On that day in May, the assassination attempt piqued my curiosity, just as the atheist philosopher in summer camp in 1976 had hoped that all things would pique it. The brief glimpse I gained of the Catholic Church from that unlikely source stirred my imagination. Moved by the witness of a man who dedicated his entire life to teaching the Gospel of Jesus Christ, I began a search for understanding that would change my own life, and thus did I learn that it is a fearful thing to fall into the hands of the living God. And now here I am, grateful for these 25 years of priestly ministry, and praying for 25 more in which to strive to fulfill the Great Commission.

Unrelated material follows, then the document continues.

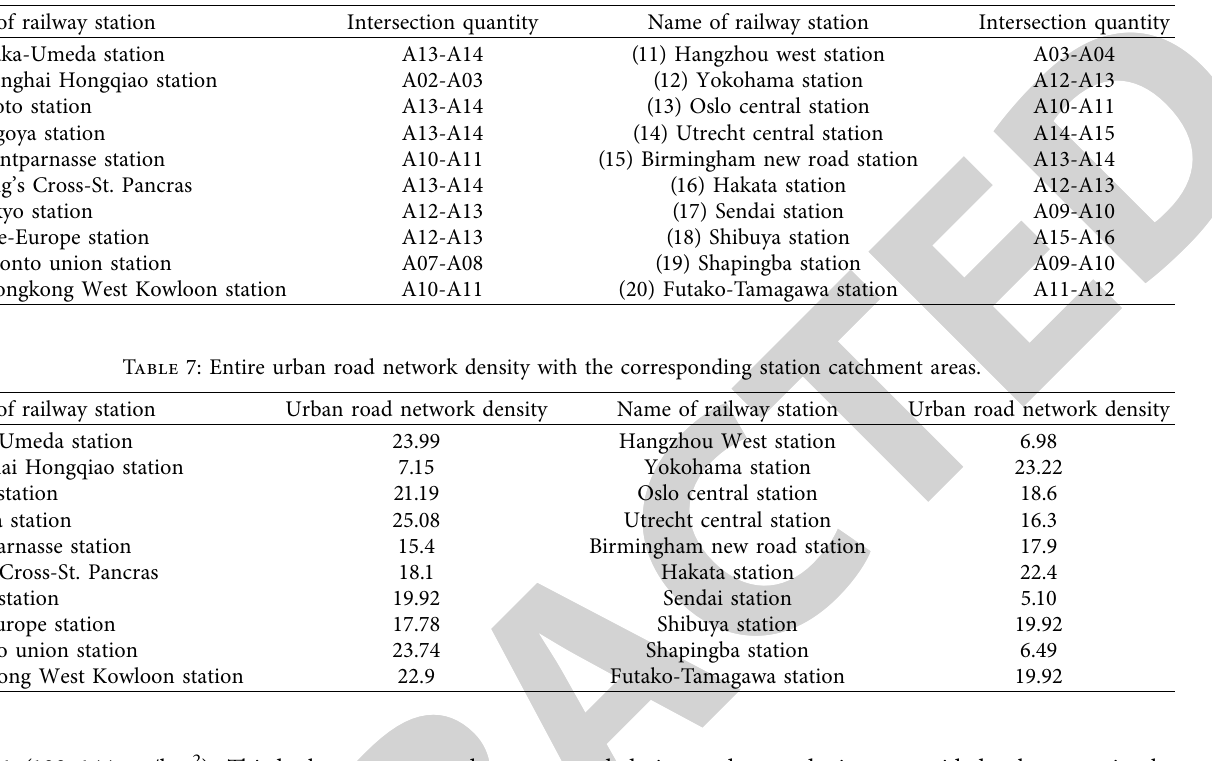
Table 6: The intersection quantity clustering.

Catholics who come to the Church as adults, as I did, are often called converts to distinguish them from the cradle Catholics who grew up in the faith from childhood. That shorthand is useful but can be misleading, because no one is born a Christian. To become a disciple of Jesus Christ and live as a member of his Church, one must be born again by water and the Holy Spirit, and even the baptism of children is a sacrament of faith. For this reason, while most Catholics may not have a fiery conversion of the sort I had, it is still essential that there be constant conversion in the life of every Christian. That in turn requires a decision to receive the Gospel in the obedience of faith and to live in friendship with the Lord Jesus by following him in the Way of the Cross. In that decision is the end of cultural Catholicism and the beginning of evangelical Catholicism, marked by radical conversion, deep fidelity, joyful discipleship, and courageous evangelism. And the people in greatest need of that Word of grace and truth will not hear it unless you, as my college friends did for me nearly four decades ago, bring them to the Lord Jesus.
For vespers this evening, the Scripture lesson is taken from Saint Paul’s Second Letter to the Thessalonians, and today I make the words of the Apostle my own words for you: “We are bound to thank God for you always, beloved brothers in the Lord, because you are the first fruits of those whom God has chosen for salvation, in holiness of spirit and fidelity to truth. He called you through our preaching of the Gospel so that you might achieve the glory of our Lord Jesus Christ.”